This article first appeared on LBB Online
Following Super Bowl LVI, LBB Online asked for strategists and creatives to share their favourite Super Bowl spots of all time and provide a bit of insight from their world of work. Here are Jess’ top four all-time picks for her favourite ‘Big Game’ ads.
Ad: Budweiser - Puppy Love
Why it’s a favourite: Context / Emotion
This spot is objectively moving, but I remember absolutely sobbing when it played during the third quarter in the controversial 2014 Super Bowl. Hope was draining from my parents living room as we watched the Seahawks (my home team) “lose” to the Broncos due to a few objectively asinine calls.

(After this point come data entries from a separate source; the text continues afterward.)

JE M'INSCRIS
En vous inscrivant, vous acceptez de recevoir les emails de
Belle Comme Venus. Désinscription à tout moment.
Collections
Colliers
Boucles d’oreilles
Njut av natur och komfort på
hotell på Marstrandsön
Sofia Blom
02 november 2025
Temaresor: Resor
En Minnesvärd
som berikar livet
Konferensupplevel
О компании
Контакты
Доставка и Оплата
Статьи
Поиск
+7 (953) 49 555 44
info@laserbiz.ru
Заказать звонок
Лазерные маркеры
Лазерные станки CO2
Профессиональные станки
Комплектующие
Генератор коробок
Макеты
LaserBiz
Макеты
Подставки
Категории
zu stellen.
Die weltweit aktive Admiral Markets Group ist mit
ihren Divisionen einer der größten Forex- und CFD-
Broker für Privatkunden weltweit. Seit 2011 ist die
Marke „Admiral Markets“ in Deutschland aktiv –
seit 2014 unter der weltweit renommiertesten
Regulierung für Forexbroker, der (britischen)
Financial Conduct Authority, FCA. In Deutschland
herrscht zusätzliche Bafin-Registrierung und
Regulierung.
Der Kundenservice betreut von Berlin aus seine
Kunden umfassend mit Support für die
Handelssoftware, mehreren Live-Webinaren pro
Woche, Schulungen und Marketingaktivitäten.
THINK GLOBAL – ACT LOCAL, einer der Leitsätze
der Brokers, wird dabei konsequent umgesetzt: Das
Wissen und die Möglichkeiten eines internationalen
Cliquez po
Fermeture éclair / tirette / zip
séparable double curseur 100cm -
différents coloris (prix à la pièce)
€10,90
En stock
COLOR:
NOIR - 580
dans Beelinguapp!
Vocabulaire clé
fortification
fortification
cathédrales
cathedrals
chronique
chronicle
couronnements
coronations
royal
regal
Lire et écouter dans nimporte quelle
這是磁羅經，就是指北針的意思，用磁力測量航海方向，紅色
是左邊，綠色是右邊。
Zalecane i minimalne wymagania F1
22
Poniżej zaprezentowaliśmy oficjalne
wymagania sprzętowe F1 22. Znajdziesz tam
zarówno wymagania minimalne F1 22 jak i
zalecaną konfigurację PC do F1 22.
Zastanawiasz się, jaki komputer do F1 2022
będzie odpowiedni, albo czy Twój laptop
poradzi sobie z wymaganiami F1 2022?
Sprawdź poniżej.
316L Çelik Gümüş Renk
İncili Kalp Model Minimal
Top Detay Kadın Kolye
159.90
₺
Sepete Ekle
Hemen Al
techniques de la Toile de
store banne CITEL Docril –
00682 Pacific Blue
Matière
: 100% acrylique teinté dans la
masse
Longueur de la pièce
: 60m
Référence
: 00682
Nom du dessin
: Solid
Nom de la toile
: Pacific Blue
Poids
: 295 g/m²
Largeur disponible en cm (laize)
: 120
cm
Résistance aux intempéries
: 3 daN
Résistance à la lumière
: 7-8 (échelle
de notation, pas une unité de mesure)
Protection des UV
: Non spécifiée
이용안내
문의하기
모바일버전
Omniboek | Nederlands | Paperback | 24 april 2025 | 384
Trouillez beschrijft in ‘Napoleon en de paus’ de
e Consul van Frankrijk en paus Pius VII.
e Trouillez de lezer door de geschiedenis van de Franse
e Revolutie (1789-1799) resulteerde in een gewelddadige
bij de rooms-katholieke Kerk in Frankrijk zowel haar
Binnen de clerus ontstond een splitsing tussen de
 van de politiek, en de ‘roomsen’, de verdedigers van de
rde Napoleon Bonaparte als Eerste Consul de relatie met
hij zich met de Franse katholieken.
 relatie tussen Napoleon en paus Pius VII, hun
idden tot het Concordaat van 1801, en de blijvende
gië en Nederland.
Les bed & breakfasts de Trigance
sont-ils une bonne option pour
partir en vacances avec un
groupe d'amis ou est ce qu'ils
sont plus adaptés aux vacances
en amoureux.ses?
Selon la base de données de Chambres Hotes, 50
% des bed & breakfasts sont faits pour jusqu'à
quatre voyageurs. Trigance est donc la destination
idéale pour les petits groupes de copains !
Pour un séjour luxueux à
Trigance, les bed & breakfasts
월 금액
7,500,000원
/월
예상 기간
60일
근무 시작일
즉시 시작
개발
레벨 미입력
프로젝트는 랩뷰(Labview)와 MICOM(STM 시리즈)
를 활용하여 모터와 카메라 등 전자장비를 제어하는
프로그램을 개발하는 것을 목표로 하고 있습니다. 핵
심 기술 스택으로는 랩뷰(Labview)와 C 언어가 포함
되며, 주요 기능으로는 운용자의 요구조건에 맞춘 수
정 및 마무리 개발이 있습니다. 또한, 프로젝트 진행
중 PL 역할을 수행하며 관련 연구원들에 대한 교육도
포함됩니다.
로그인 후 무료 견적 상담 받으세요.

This Budweiser spot came on, the room went quiet, and the surge of emotion shifted from anger to the raw emotionality that only cute animals in a beer commercial can inspire.
Ad: M&Ms - Sexy and I know it
Why it’s a favourite: Nostalgia
This spot reminds me of a simpler time when we didn’t think twice about sexualizing M&Ms. This ad is just so “of-a-moment”. It’s not going to show up on any best-of-all-time lists, but it’s fun and simple.
Ad: Oreo - Dunk in the dark Tweet
Why it’s a favourite: Real-time response
I cringe to even mention this one since it was discussed ad-nauseum at every marketing conference I attended between 2013-2019. The fact that the industry has finally stopped talking about this may be one of the few silver linings of covid.
The story goes that the power went out during the 2013 Super Bowl. Oreo responded with this tweet. It was one of the first times a brand had reacted in real time on social. The tweet went viral and fans were delighting, launching a new phase of second screen, real time brand interaction.
Ad: Disney - “I’m going to Disneyland”
Why it’s a favourite: Transcended advertising to become an iconic cultural touchpoint
The iconic phrase was born in 1987 when Phil Simms became the first quarterback to deploy the phrase after winning the game. Both Simm and Rival quarterback John Elway were offered $75,000 if they agreed to say it upon victory. A version of the commercial continues to be a post-Super Bowl tradition to this day.